[Records drawn from a dataset]
------------------------

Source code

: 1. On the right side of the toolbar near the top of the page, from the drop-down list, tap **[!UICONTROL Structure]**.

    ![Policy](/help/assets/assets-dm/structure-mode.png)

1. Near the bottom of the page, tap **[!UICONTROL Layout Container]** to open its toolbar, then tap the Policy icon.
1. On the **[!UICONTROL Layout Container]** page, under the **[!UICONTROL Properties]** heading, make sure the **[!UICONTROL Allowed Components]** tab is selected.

------------------------

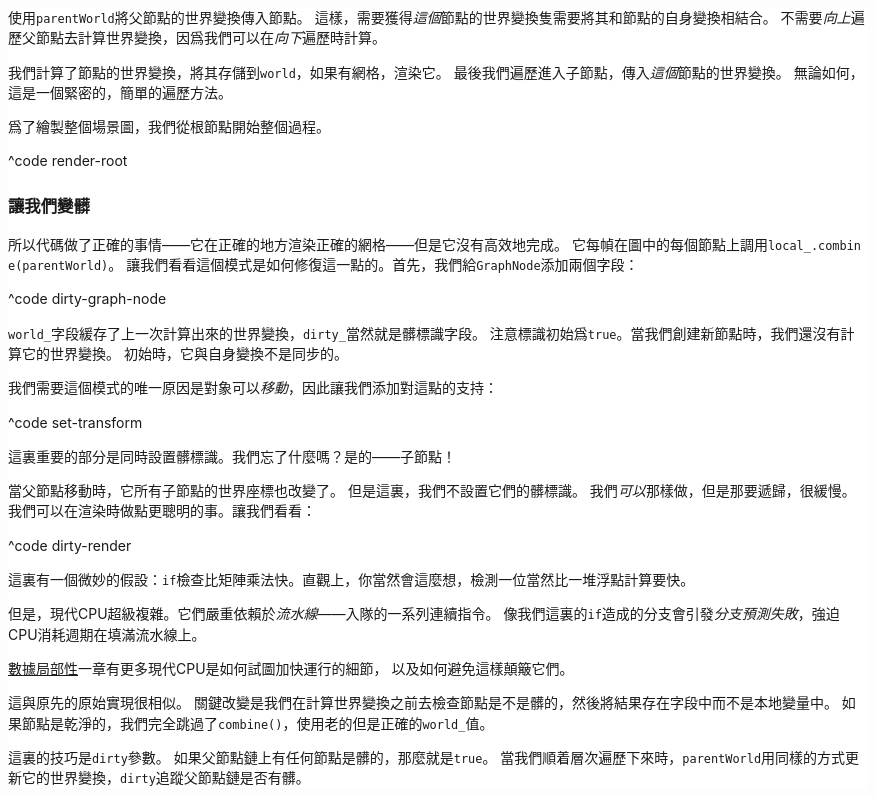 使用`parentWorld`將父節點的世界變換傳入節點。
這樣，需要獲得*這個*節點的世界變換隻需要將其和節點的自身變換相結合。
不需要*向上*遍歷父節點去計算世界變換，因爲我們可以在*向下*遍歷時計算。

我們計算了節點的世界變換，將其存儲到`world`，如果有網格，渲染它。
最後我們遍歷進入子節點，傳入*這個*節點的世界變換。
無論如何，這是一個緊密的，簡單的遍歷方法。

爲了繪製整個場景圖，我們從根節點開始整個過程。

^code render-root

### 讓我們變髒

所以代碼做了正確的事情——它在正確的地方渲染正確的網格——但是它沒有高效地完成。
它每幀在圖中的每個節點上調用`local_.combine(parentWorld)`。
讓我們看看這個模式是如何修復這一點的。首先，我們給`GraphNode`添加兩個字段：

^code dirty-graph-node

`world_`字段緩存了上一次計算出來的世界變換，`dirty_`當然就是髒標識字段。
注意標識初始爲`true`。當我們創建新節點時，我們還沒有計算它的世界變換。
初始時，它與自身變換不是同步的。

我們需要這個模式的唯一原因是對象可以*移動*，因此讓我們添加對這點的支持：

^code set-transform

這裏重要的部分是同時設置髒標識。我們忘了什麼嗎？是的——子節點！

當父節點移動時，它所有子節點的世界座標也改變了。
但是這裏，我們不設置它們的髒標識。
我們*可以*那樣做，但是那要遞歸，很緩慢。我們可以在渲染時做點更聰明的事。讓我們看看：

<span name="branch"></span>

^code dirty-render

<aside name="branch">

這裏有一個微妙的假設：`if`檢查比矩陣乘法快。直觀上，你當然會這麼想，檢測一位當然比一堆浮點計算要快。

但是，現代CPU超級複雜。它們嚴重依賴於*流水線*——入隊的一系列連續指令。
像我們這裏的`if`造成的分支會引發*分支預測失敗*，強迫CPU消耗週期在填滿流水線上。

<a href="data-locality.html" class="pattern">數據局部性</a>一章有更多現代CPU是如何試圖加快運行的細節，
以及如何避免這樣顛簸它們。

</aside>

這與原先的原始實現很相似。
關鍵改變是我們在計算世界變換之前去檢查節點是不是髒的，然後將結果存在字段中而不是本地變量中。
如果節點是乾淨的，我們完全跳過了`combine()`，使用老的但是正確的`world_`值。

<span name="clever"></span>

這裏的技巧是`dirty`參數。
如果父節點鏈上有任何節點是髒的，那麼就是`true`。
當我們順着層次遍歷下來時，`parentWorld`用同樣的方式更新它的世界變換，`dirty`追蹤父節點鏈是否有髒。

------------------------

WHAT IS EXPECTED: Each line of the data above containing the string "Container" is to be copied.

TASK RESULT:
1. Near the bottom of the page, tap **[!UICONTROL Layout Container]** to open its toolbar, then tap the Policy icon.
1. On the **[!UICONTROL Layout Container]** page, under the **[!UICONTROL Properties]** heading, make sure the **[!UICONTROL Allowed Components]** tab is selected.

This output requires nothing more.